**What to produce**
Word-for-word repetition of the records below is needed, but only from the line holding "Mash from distillations: 62 -> 54" through the final line, with pictures excluded.

(Detected change data)

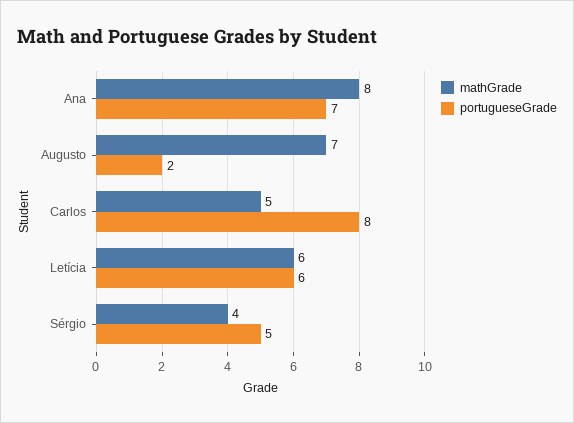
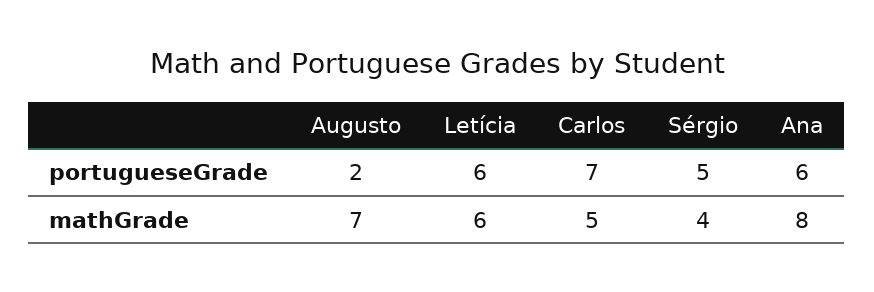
portugueseGrade, Ana: 7 -> 6
portugueseGrade, Carlos: 8 -> 7

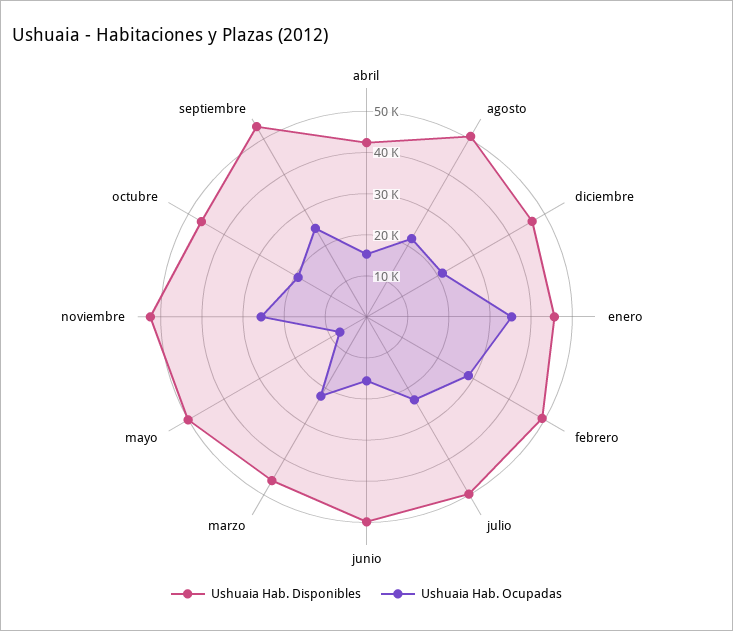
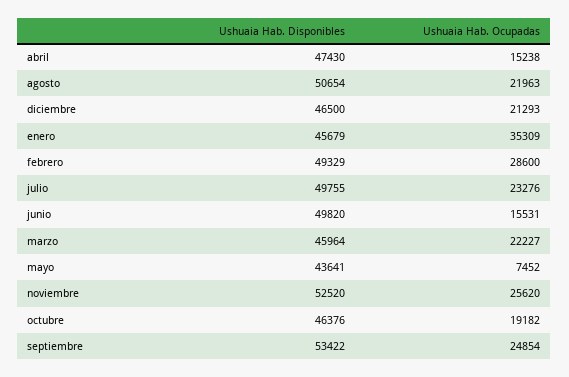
Ushuaia Hab. Disponibles, abril: 42000 -> 47430
Ushuaia Hab. Disponibles, mayo: 50000 -> 43641

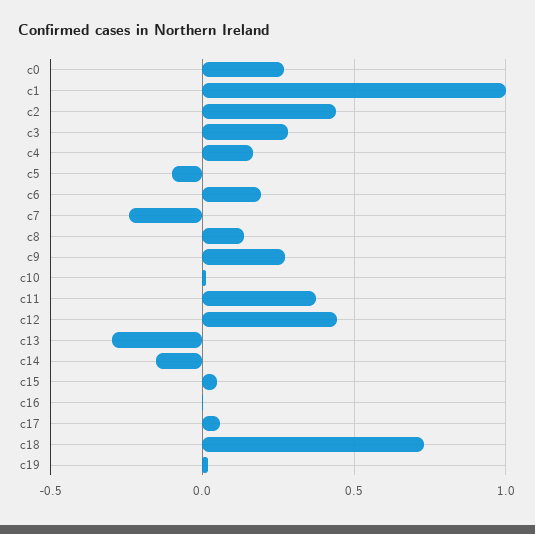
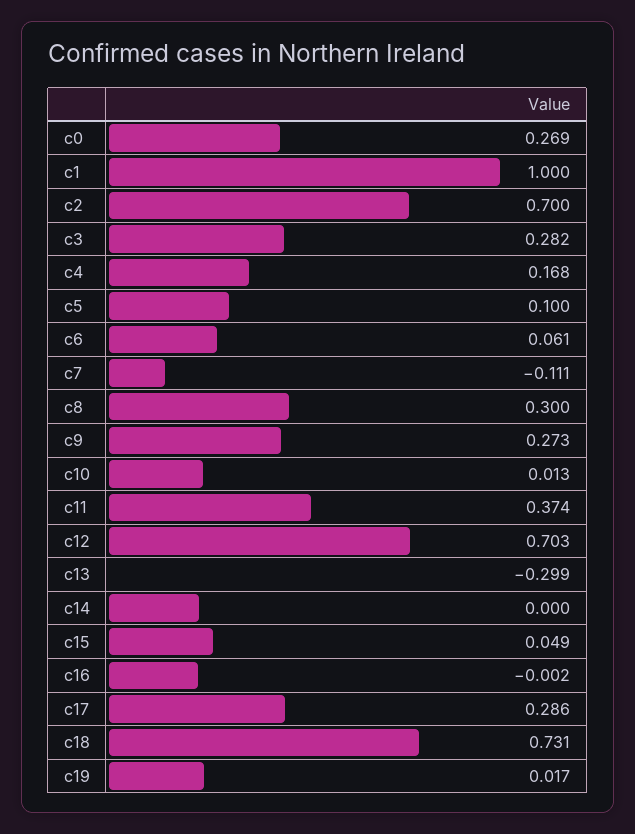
c2: 0.45 -> 0.7
c5: -0.1 -> 0.1
c6: 0.2 -> 0.061
c7: -0.25 -> -0.111
c8: 0.15 -> 0.3
c12: 0.45 -> 0.703
c14: -0.15 -> 0
c17: 0.05 -> 0.286

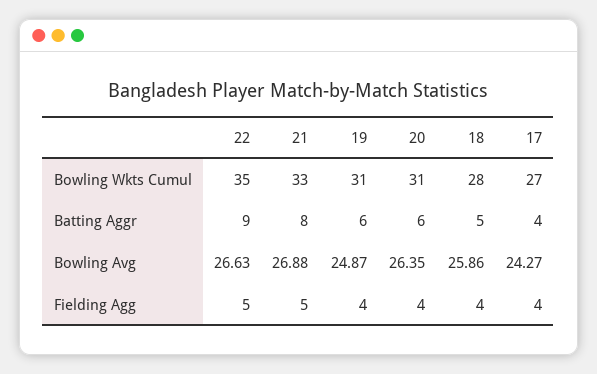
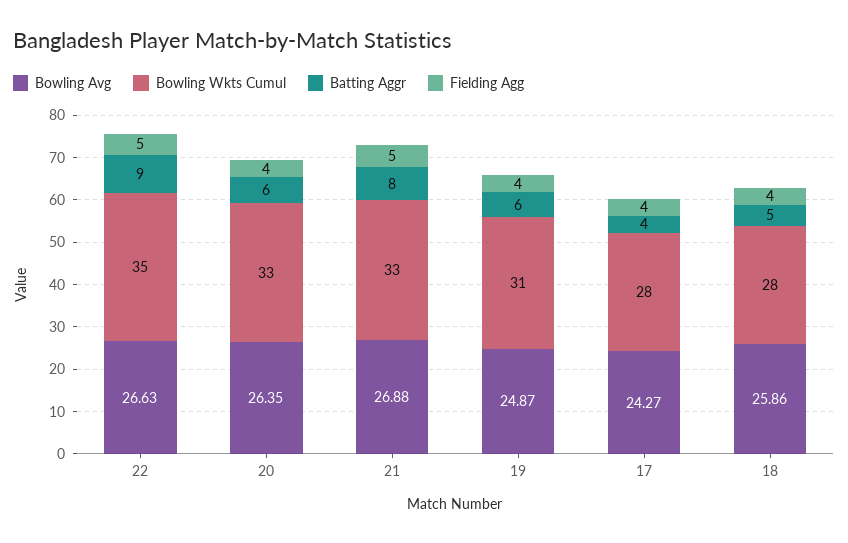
Bowling Wkts Cumul, 20: 31 -> 33
Bowling Wkts Cumul, 17: 27 -> 28

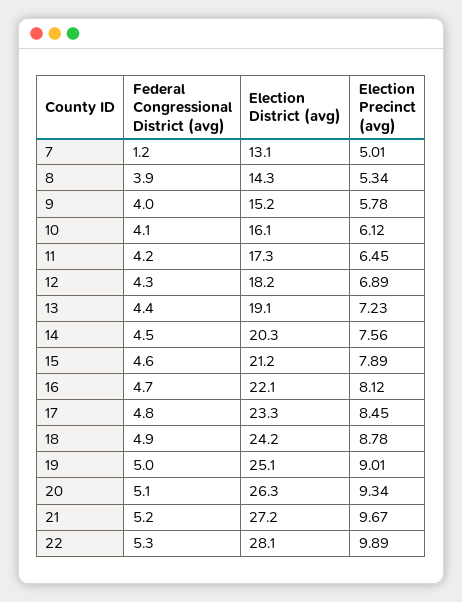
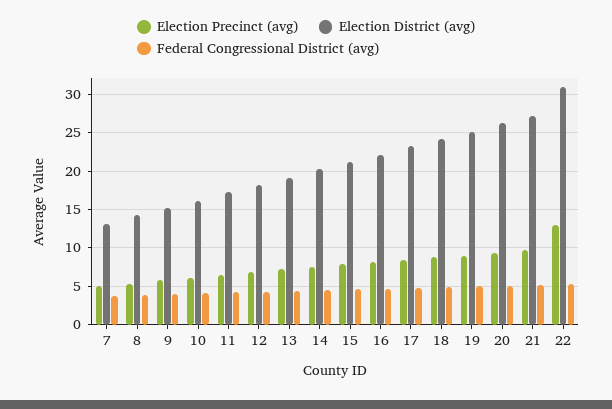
Federal Congressional District (avg), 7: 1.2 -> 4
Election District (avg), 22: 28.1 -> 31
Election Precinct (avg), 22: 9.89 -> 13

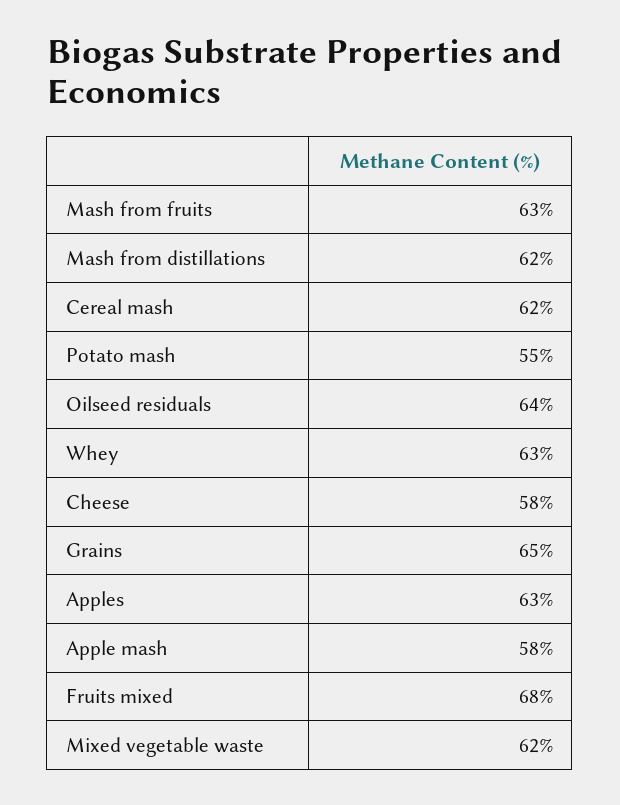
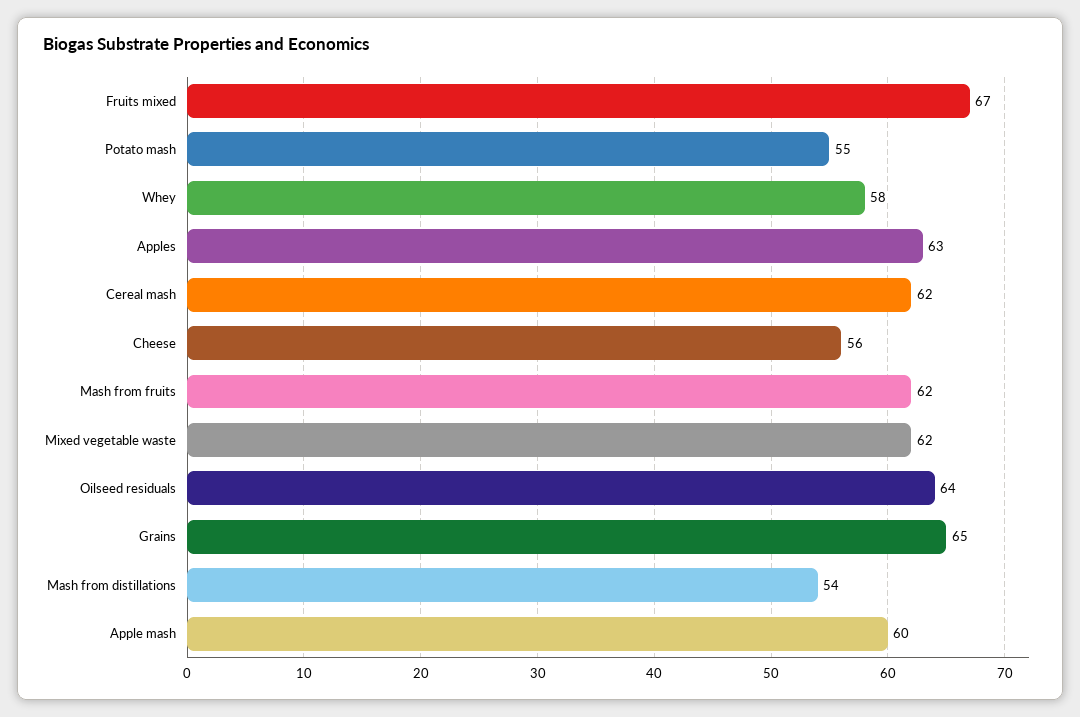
Mash from fruits: 63 -> 62
Mash from distillations: 62 -> 54
Whey: 63 -> 58
Cheese: 58 -> 56
Apple mash: 58 -> 60
Fruits mixed: 68 -> 67

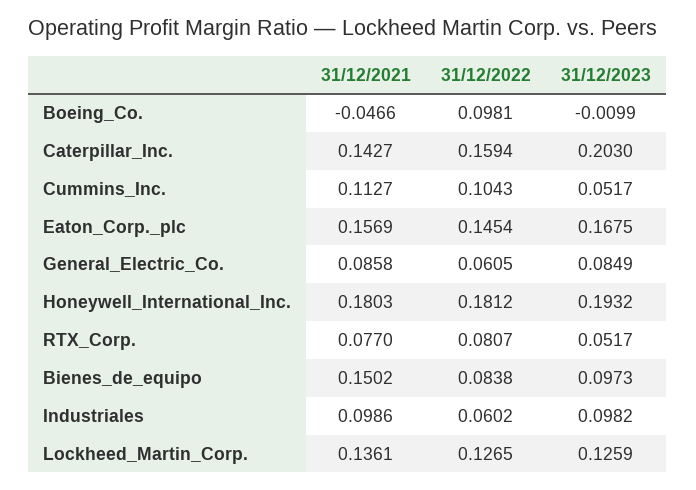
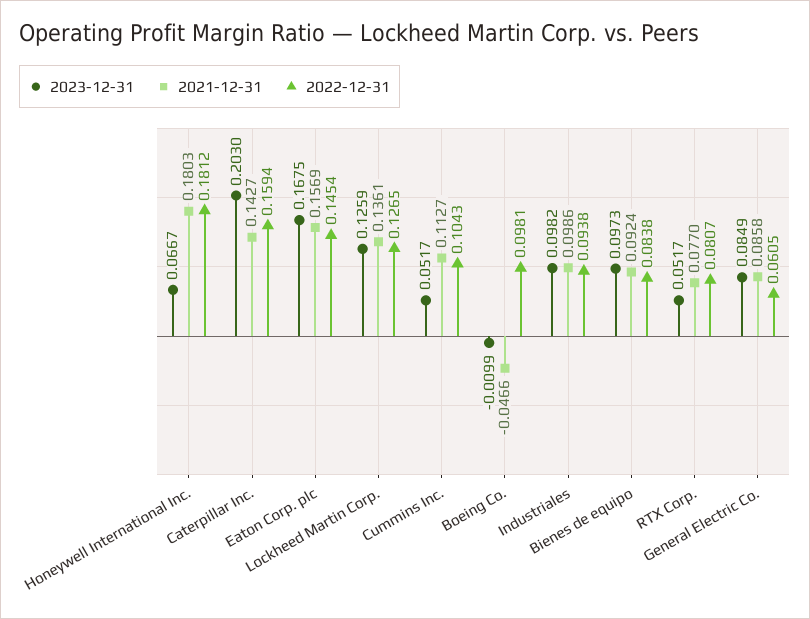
31/12/2023, Honeywell_International_Inc.: 0.1932 -> 0.0667
31/12/2021, Bienes_de_equipo: 0.1502 -> 0.0924
31/12/2022, Industriales: 0.0602 -> 0.0938

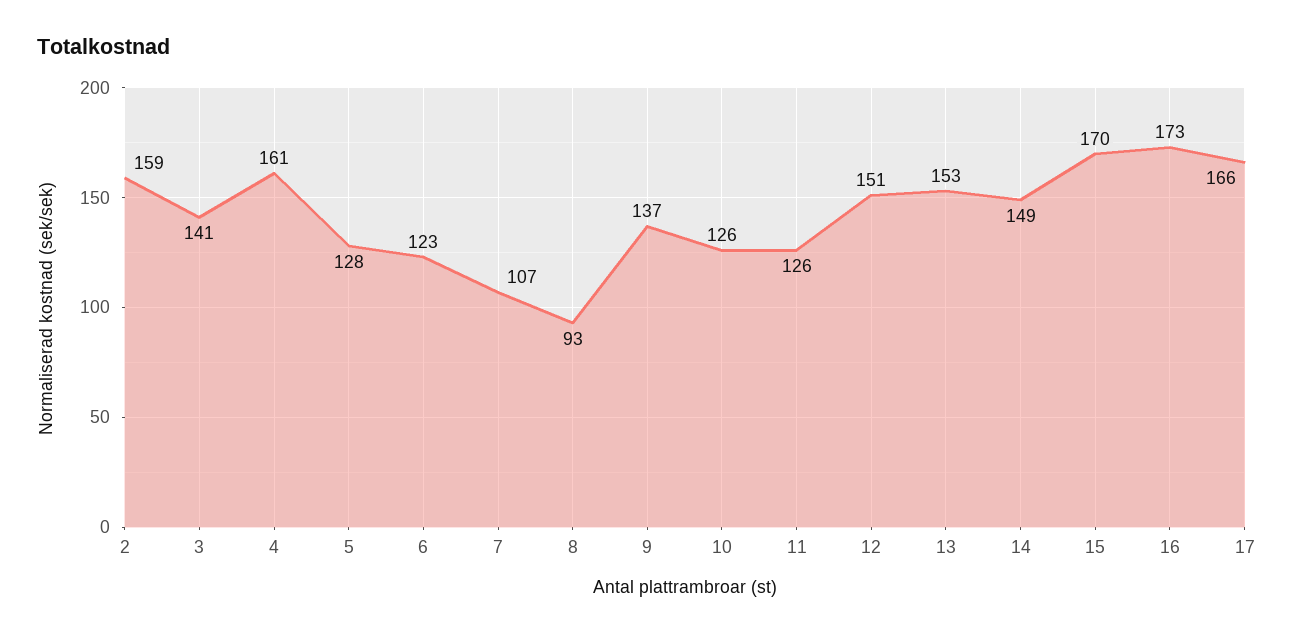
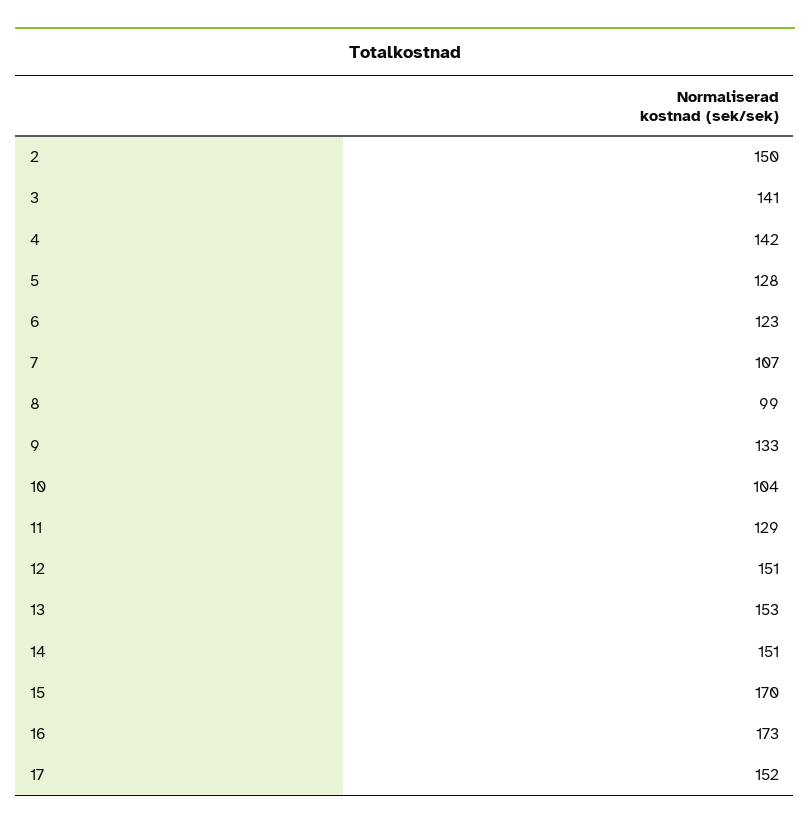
2: 159 -> 150
4: 161 -> 142
8: 93 -> 99
9: 137 -> 133
10: 126 -> 104
11: 126 -> 129
14: 149 -> 151
17: 166 -> 152

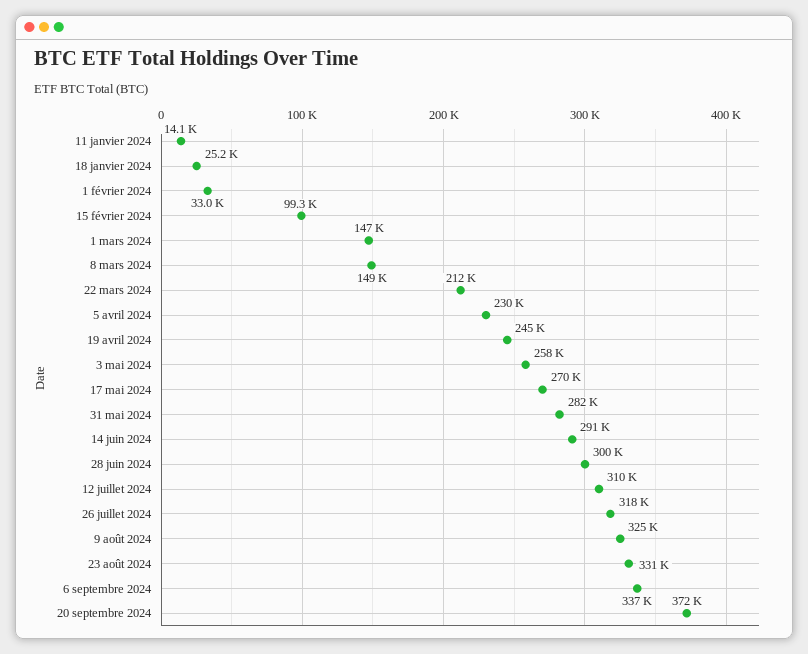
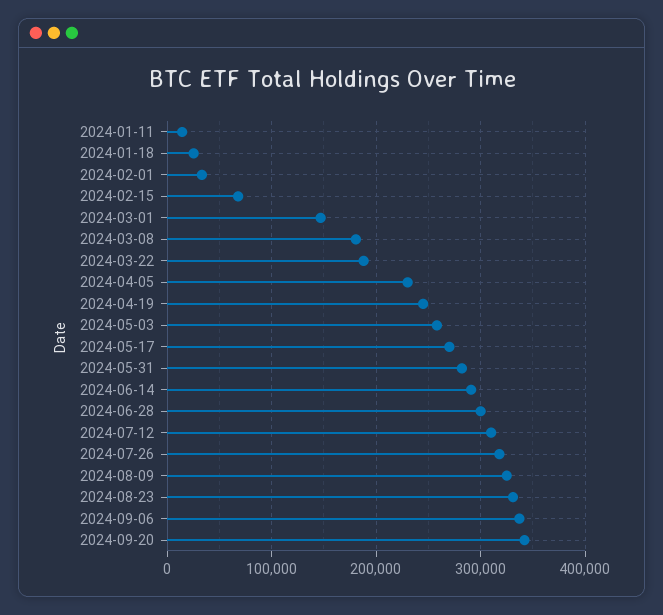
15 février 2024: 99300 -> 70000
8 mars 2024: 149000 -> 180000
22 mars 2024: 212000 -> 190000
20 septembre 2024: 372000 -> 340000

**Expected output**
Mash from distillations: 62 -> 54
Whey: 63 -> 58
Cheese: 58 -> 56
Apple mash: 58 -> 60
Fruits mixed: 68 -> 67

31/12/2023, Honeywell_International_Inc.: 0.1932 -> 0.0667
31/12/2021, Bienes_de_equipo: 0.1502 -> 0.0924
31/12/2022, Industriales: 0.0602 -> 0.0938

2: 159 -> 150
4: 161 -> 142
8: 93 -> 99
9: 137 -> 133
10: 126 -> 104
11: 126 -> 129
14: 149 -> 151
17: 166 -> 152

15 février 2024: 99300 -> 70000
8 mars 2024: 149000 -> 180000
22 mars 2024: 212000 -> 190000
20 septembre 2024: 372000 -> 340000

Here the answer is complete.